Want to control your home lighting with Ableton Live? It’s possible! This guide will take you step-by-step through the process of configuring your Hue fixtures to communicate with Beam so that you can create your own home compositions like this:
Note: Philips Hue lights function differently than traditional DMX fixtures. For more details on how to work with them, see this section below.
Set up your Hue system to communicate with DMX protocol
- Prepare for installation by heading to https://nodejs.org/, download the version of Node.js that says “recommended for most users”, and run the installer.
- Install dmx-hue by opening a Terminal window and running the command:
sudo npm install -g dmx-hue
- Next, link your bridge to the software by entering:
dmx-hue setupYou should see the message “Hue bridge found at [IP address]. Cannot link, press the button bridge and try again.” However, if you see the message “No bridge found”, you will need to manually enter the IP address using the following command:
dmx-hue setup -i [IP address]…where [IP address] is the IP address of your Hue bridge. You can find it by opening the Hue app and going to Settings > My Hue System and selecting your Hue system. As with the above command, you will then need to press the button bridge and re-run the command.

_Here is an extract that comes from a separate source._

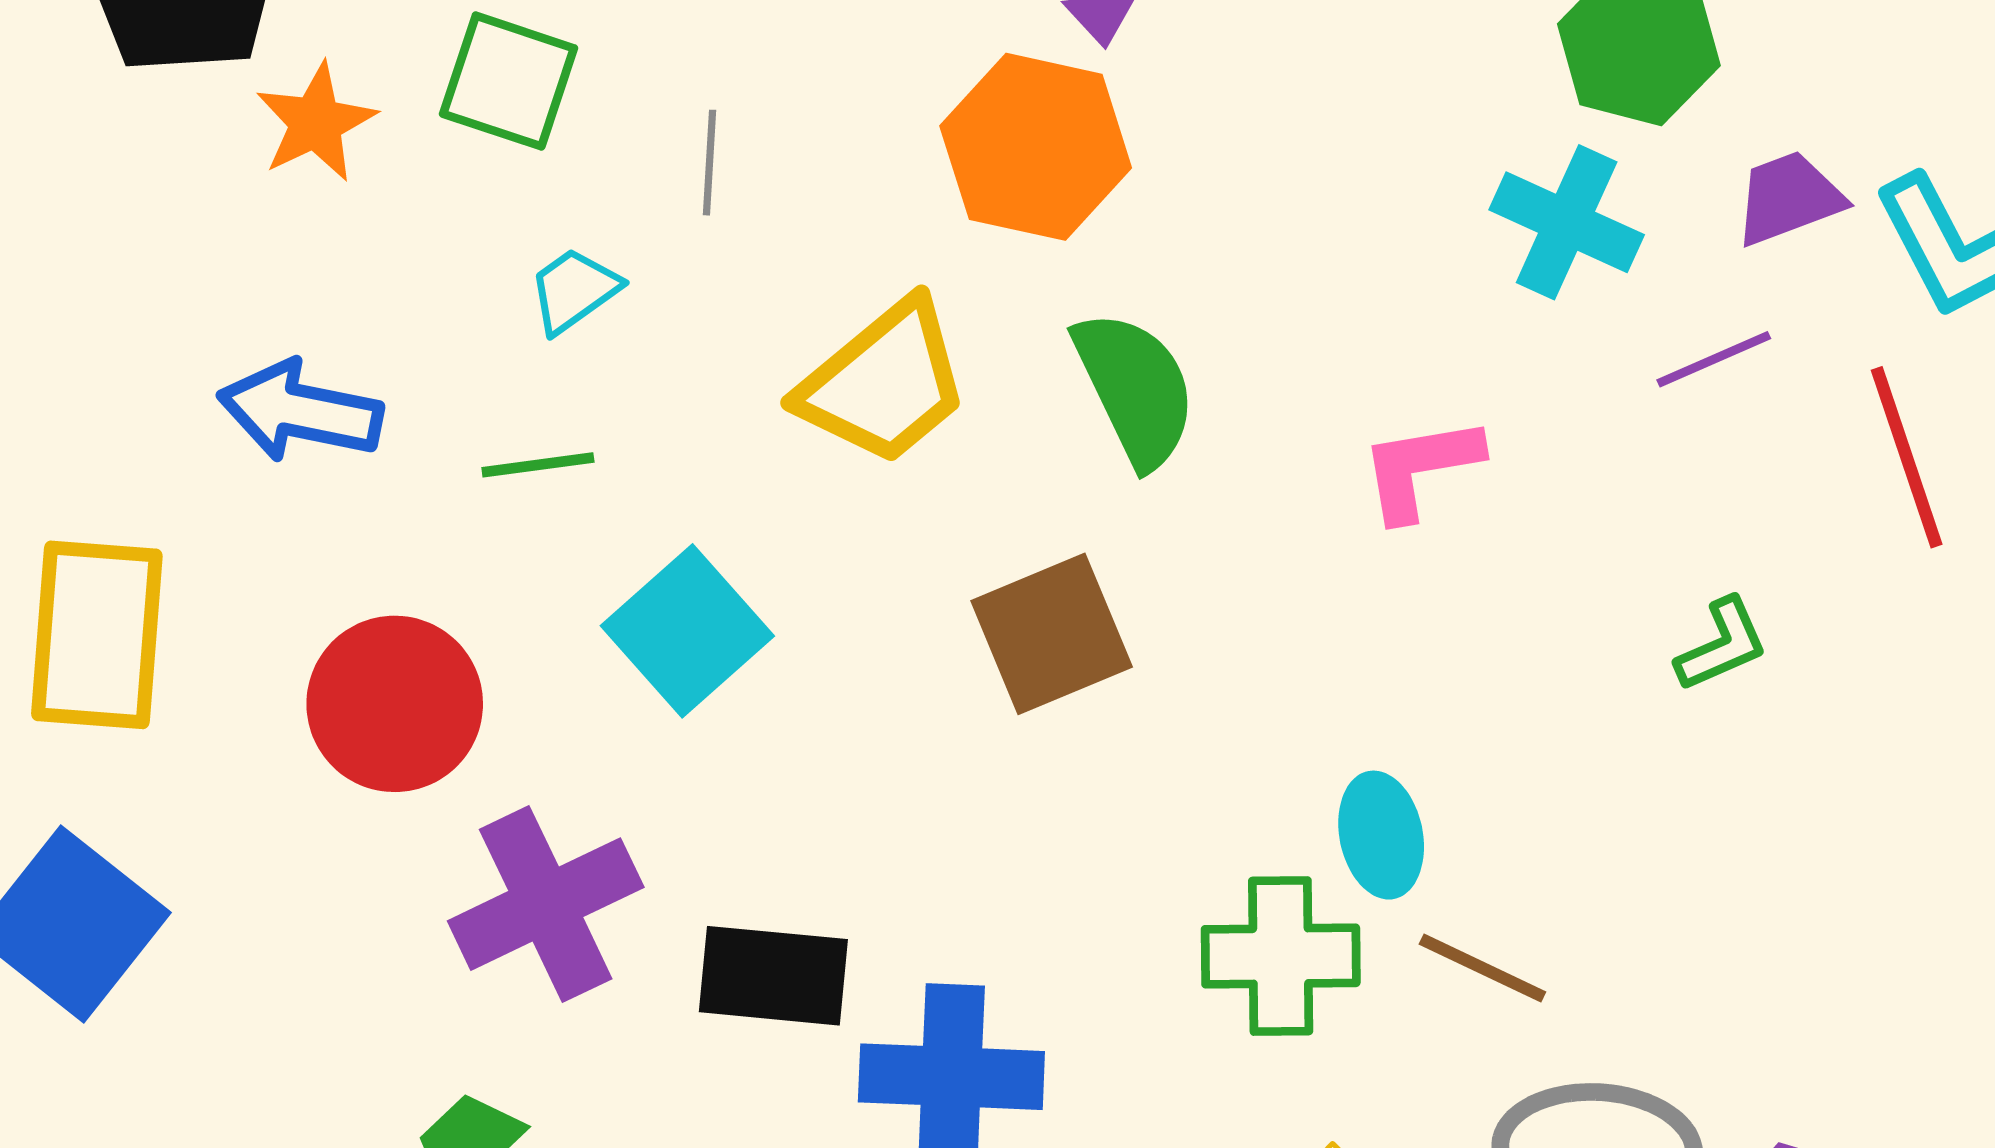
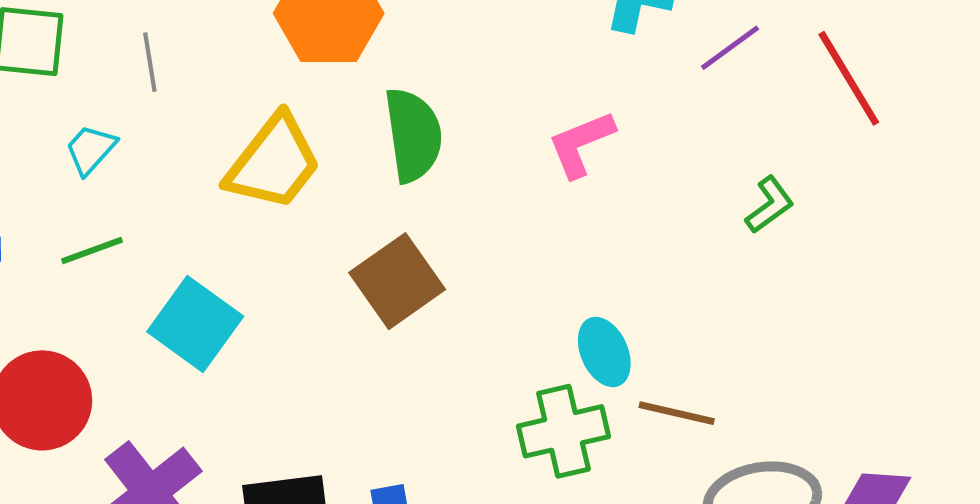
green semicircle: (1135, 389) -> (413, 135), turned 30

- Input your desired settings. (Note: use the space-bar to select or unselect fixtures.) When you’re done, hit enter to save your configuration file.
- Your Hue bulbs are ready to talk to Beam!
Create a new lighting patch
Before opening Beam, run
dmx-hue on the command line in Terminal to initialize the Art-Net node. Then open Beam and create a new patch. Click the gear in the left-hand column to open the Preferences tab. Under “Output”, select “ArtNet” from the drop-down and enter “0.0.0.0”.
Now it’s time to add your Hue fixtures to the patch. Refer back to the output of
dmx-hue in Terminal. It will look similar to the following:
Back in Beam, click “Add Fixtures”. For “Universe” you will increment the value stated in the output of dmx-hue. For example, with the above configuration, the correct Universe value would be “2” (here is an explanation of why these values differ. ) Conversely, the “Address” values should be exactly the same as in dmx-hue. To add multiple fixtures at once, use the lowest address value and enter the number of fixtures you want to add under “Extra”. The following shows the configuration I would use to add all of the lights in the setup shown in my
Note that the tag name that I’ve entered will carry across all of the lights. After I add them to the patch they will also be automatically assigned note name tags, which will be used later on in Ableton Live to “play” them.
Testing it out
If you are running Beam 1.5.2 or newer, you can simply press the “Test” button on each fixture in your patch that you want to test.
If you are running an older version of Beam, open Ableton Live and from the folder /Beam [version] Plugins/Instruments in the User Library, drag and drop “Par.amxd” into a new track. In the top panel is a drop-down menu where you can select a tag name associated with one or more fixtures. To continue our example, here is where I would select “Hue” to control all of the lights I added in my patch.
Increase the “Intensity” value and you should see your Hue bulbs lighting up with the selected color. Now turn the intensity back to 0 and try playing some midi notes. You should see each fixture light up with the corresponding note value tag that was assigned in the patch editor.
Working within the constraints of the Philips’ Hue API
According to the documentation of the dmx-hue package:
“With the Philips Hue API it’s only possible to update the state of bulbs 10 times per second, 1 bulb at a time. Compared to a single DMX universe, which controls all 512 individual parameters up to 44 times per second, there’s some major differences in how quickly we can update your lights using this software bridge.
This is especially noticeable when using automation sequences, if you try to update Hue lights quicker than 0.1s times the number of lights in your projects, some updates may be skipped.”
In other words, there is a limit to the number of events that you can place near each other in a composition, roughly 1 per 100 milliseconds. An event is any command sent to your lights via Live, including note on/offs, and changes to color and brightness. This essentially limits pulsing, envelopes, and other continuous or fact-acting effects. When the limit is exceeded and the Hue Bridge gets overloaded, you may notice unpredictable behavior, such as lights not triggering on or off when you expect them to.